◆ **What you need to do**: All lines from the one containing "O espaço urbano" to the end of the entries below should be output exactly as they appear. No other lines should be output.

[Entries supplied — start]

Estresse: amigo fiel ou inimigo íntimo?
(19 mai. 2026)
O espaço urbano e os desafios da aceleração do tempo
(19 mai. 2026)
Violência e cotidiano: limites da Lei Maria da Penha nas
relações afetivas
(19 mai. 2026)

[Entries supplied — finish]

◆ **Solved exercise**:
O espaço urbano e os desafios da aceleração do tempo
(19 mai. 2026)
Violência e cotidiano: limites da Lei Maria da Penha nas
relações afetivas
(19 mai. 2026)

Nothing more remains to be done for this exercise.